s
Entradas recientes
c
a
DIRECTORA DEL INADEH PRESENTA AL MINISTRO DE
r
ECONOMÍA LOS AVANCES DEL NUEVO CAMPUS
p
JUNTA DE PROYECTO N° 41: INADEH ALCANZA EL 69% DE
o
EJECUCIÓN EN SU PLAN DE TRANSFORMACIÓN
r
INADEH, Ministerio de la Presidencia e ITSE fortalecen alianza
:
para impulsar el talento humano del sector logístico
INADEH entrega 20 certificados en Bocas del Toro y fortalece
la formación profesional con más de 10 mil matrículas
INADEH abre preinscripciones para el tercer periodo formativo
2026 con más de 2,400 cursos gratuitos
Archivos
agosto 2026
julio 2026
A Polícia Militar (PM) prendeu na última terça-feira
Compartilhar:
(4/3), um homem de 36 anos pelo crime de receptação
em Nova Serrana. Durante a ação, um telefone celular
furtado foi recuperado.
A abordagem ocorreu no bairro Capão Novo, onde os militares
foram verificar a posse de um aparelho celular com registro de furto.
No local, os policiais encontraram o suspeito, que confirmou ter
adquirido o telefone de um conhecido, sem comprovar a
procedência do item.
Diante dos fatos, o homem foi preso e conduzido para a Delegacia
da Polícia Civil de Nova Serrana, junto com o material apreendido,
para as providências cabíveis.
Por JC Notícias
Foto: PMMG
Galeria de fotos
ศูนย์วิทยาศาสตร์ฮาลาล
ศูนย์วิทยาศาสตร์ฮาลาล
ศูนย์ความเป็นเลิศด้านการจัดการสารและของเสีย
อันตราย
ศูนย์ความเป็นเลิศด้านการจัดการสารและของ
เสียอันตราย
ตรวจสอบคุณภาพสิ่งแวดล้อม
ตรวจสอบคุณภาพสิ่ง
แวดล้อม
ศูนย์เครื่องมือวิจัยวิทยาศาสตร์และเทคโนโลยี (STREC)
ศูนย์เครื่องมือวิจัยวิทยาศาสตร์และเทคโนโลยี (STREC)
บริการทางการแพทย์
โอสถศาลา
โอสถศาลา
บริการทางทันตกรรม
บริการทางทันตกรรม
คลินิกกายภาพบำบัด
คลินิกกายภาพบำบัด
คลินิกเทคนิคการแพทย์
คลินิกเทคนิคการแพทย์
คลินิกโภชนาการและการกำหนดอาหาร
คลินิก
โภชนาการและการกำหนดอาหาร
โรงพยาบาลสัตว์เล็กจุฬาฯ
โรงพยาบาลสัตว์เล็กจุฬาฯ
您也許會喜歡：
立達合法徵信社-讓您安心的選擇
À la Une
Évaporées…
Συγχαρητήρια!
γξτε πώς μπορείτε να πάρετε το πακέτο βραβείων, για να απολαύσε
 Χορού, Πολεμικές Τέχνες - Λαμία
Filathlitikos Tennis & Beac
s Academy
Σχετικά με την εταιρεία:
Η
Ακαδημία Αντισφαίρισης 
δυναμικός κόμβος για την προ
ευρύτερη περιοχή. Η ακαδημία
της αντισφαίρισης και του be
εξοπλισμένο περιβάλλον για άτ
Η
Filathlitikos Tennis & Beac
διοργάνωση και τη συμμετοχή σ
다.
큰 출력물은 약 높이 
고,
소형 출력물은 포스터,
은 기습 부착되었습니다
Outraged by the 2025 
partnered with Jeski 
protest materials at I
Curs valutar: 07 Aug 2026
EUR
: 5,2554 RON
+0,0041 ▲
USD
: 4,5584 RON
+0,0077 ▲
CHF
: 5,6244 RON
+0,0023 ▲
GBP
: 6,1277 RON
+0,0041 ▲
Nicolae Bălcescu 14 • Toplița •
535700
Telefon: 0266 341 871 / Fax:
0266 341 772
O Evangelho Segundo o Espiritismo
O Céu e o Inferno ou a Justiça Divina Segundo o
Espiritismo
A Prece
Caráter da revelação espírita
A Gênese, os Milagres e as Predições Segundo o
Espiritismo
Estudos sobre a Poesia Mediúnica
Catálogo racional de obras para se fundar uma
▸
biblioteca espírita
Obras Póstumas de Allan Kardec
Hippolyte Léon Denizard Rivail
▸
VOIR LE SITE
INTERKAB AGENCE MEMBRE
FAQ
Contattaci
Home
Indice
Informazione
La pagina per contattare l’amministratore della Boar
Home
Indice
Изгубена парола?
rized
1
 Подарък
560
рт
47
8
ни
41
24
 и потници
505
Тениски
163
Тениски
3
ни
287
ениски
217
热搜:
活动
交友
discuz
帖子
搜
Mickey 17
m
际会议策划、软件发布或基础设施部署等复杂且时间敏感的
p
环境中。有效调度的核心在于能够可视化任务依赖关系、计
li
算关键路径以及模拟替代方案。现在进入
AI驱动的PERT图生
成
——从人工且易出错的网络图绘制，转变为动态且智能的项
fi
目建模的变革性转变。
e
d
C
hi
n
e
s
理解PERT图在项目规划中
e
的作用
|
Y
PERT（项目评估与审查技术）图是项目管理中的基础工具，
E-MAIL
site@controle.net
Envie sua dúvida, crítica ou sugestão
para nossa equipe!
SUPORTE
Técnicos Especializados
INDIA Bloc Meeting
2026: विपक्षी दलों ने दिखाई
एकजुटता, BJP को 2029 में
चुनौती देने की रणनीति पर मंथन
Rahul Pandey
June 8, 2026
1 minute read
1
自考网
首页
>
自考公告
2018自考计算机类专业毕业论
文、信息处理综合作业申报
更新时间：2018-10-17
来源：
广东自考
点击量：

==*==

List each row above that contains the string "Serrana". Case counts, so match uppercase and lowercase letters exactly.

* RESULT FOR THIS EXERCISE
em Nova Serrana. Durante a ação, um telefone celular
da Polícia Civil de Nova Serrana, junto com o material apreendido,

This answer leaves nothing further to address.